» TEXT BLOCK
Mr. Coffee. I think the underlying rationale is the
defendant is somehow entitled to warning so that he could
assert his Fifth Amendment rights if he knew that the U.S.
Attorney was using the SEC proceeding as a way of gathering
evidence for purposes of the criminal prosecution. However, in
the past, Congress has written right into the Federal
securities laws that the SEC can turn this information over. We
just have a gap as to whether or not the two bodies can consult
during the process of investigation, and that is where I think
there could be a further fix, because right now there is
considerable confusion in the law. And, frankly, any zealous
defense counsel is almost duty bound to make a motion alleging
that the Government has violated this perjury trap or somehow
improperly cooperated between the civil and criminal sides.
Chairman Specter. I have not been in the prosecution
business for a while. Is there an evolved doctrine of perjury
trap? It is the first time I have heard of it.
Mr. Coffee. Scrushy is the first time I heard it, and I
think it is very surprising to most prosecutors. But as long as
we have two decisions out there and no circuit court decisions,
we are in a state of considerable uncertainty.
Chairman Specter. Entrapment is a well-accepted doctrine
for a defense, but perjury--
Mr. Coffee. Entrapment, as you are well aware, Senator--
Chairman Specter. Well, come back to the question which I
have interrupted. What is the best rational for the conclusion
that the SEC attorneys and the Department of Justice attorneys
ought to be on totally separate tracks?
Mr. Coffee. Well, I think the argument implicitly of the
Scrushy court is that if you knew that the SEC was a stalking
horse, was working hand in glove with the U.S. Attorney, you
would have taken your Fifth Amendment rights, assert it at the
SEC proceeding, and you would have had the case probably
determined adversely against you because you can take
inference--
Chairman Specter. That is the best rationale?
Mr. Coffee. The rationale is that we should broadly
protect--I do not agree with this rationale, but the rationale
would be that we should give the defendant fair notice that the
Government is going to use this evidence and permit him to
assert his Fifth Amendment rights knowing the intended use of
the evidence.

» SOURCE DATA
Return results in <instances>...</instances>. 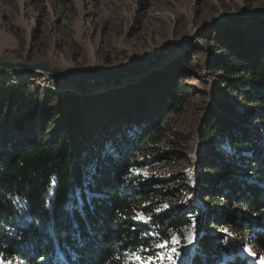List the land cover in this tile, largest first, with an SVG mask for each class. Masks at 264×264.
<instances>
[{"label": "trees", "instance_id": "1", "mask_svg": "<svg viewBox=\"0 0 264 264\" xmlns=\"http://www.w3.org/2000/svg\"><path fill=\"white\" fill-rule=\"evenodd\" d=\"M214 41L224 53L209 68L222 74L214 92L225 85L235 104L212 103L199 129L201 139L217 140L199 156L197 199L185 178L144 174L180 161L163 147L166 112L186 105L178 82L162 94L164 109L145 99L115 128L94 130L96 105L84 115L72 93L46 90L39 101L24 85L0 83V264H137L132 253L159 264L171 244L154 246L173 236L184 264H260L264 42L236 49Z\"/></svg>", "mask_w": 264, "mask_h": 264}, {"label": "rangeland", "instance_id": "2", "mask_svg": "<svg viewBox=\"0 0 264 264\" xmlns=\"http://www.w3.org/2000/svg\"><path fill=\"white\" fill-rule=\"evenodd\" d=\"M257 10H264V0H72L70 5L61 0H0V60L6 62L43 63L83 77L112 74L151 58L170 42L185 39L161 61L126 81L80 86L45 75L0 71V83L24 85L27 94L39 101L46 90L78 96L82 114L88 115L89 105L98 108L95 116L89 113L94 130L115 128L123 117L140 112L145 99L153 101L154 111L164 109L162 94L178 82L188 94L186 105L166 112L169 134L163 147L176 152L180 161L170 167L156 165L147 174L185 178L193 189L189 199H197L199 156L217 140L201 139L199 129L212 103L235 104V95L225 85L218 89L221 94L214 92L222 74H211L209 68L224 54L214 40L234 44L236 49L263 43L264 14L198 30L222 17ZM201 217L202 213L196 217L198 224ZM240 241L246 242L247 237L240 235ZM184 258L174 257L175 264H184ZM158 262L169 264L166 256Z\"/></svg>", "mask_w": 264, "mask_h": 264}, {"label": "water", "instance_id": "3", "mask_svg": "<svg viewBox=\"0 0 264 264\" xmlns=\"http://www.w3.org/2000/svg\"><path fill=\"white\" fill-rule=\"evenodd\" d=\"M264 14V10L257 11H244L238 14H232L225 17H222L216 21H212L208 24H204L201 29H205L206 27L217 25L219 23L231 22L236 20H245L255 18L257 16H261ZM197 31V32H198ZM185 39L177 40L174 42H170L168 45L163 47L159 52L154 54L151 58H148L145 61H142L140 64L136 66L126 68L125 70L115 72L112 74H102V75H94L83 77L79 75H73L56 68L50 67L43 63H22V62H6L0 60V71L4 73H27L34 75H45L49 79L58 80L60 82H65L70 85H80V86H90L99 83H110V82H118L132 73H136L139 70H142L144 67L149 66L151 64H155L158 61H161V58L166 57L172 51H174Z\"/></svg>", "mask_w": 264, "mask_h": 264}, {"label": "snow or ice", "instance_id": "4", "mask_svg": "<svg viewBox=\"0 0 264 264\" xmlns=\"http://www.w3.org/2000/svg\"><path fill=\"white\" fill-rule=\"evenodd\" d=\"M137 174H139L137 172ZM145 175H147V173H144ZM165 208L168 207L167 205L164 206ZM135 219L140 220L141 222L147 223L149 218L144 217L142 214H138L136 217H134ZM225 232H227V230H224ZM229 236H231V233H228ZM185 242L186 243H192L193 240V236L191 234H189L188 236H186L185 238ZM169 244H171V247L168 250L167 253V260L169 261V264H175V259L174 257L179 256V252H178V248L180 247V239L179 237L173 236L171 238V240H167L162 244H157L154 247H159V248H168ZM144 251H148L147 249H143ZM132 258L137 261V264H148L149 261L152 260V257L149 256L147 258H142L141 256L137 255L136 253H132ZM254 255V254H253ZM158 258L163 260L164 257H160L159 254H157ZM260 264H264V258H261L260 260Z\"/></svg>", "mask_w": 264, "mask_h": 264}, {"label": "bare ground", "instance_id": "5", "mask_svg": "<svg viewBox=\"0 0 264 264\" xmlns=\"http://www.w3.org/2000/svg\"><path fill=\"white\" fill-rule=\"evenodd\" d=\"M144 68H148V66H146V67H144ZM143 70H139L137 73H141ZM135 76H137L135 73H132V74H130V75H128V77H126L127 79H124L123 81H126V80H130V79H132V78H134ZM9 78H11V76L9 77ZM62 83H65V82H62ZM67 84V83H66ZM70 85V84H69Z\"/></svg>", "mask_w": 264, "mask_h": 264}]
</instances>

» WHAT YOU NEED TO DO
1. In the hearing transcript, which case does Mr. Coffee name as the first time he heard of the perjury trap?
2. List every question that Chairman Specter asks in the hearing transcript.
3. Please rewrite everything in the hearing transcript from "Chairman Specter. I" down to "of considerable uncertainty.", updating "prosecutors" to "defense lawyers".
The listing has nothing to do with this work.

» IN RESPONSE
1. Scrushy.

2.
- "Is there an evolved doctrine of perjury trap?"
- "What is the best rational for the conclusion that the SEC attorneys and the Department of Justice attorneys ought to be on totally separate tracks?"
- "That is the best rationale?"

3.
Chairman Specter. I have not been in the prosecution
business for a while. Is there an evolved doctrine of perjury
trap? It is the first time I have heard of it.
Mr. Coffee. Scrushy is the first time I heard it, and I
think it is very surprising to most defense lawyers. But as long as
we have two decisions out there and no circuit court decisions,
we are in a state of considerable uncertainty.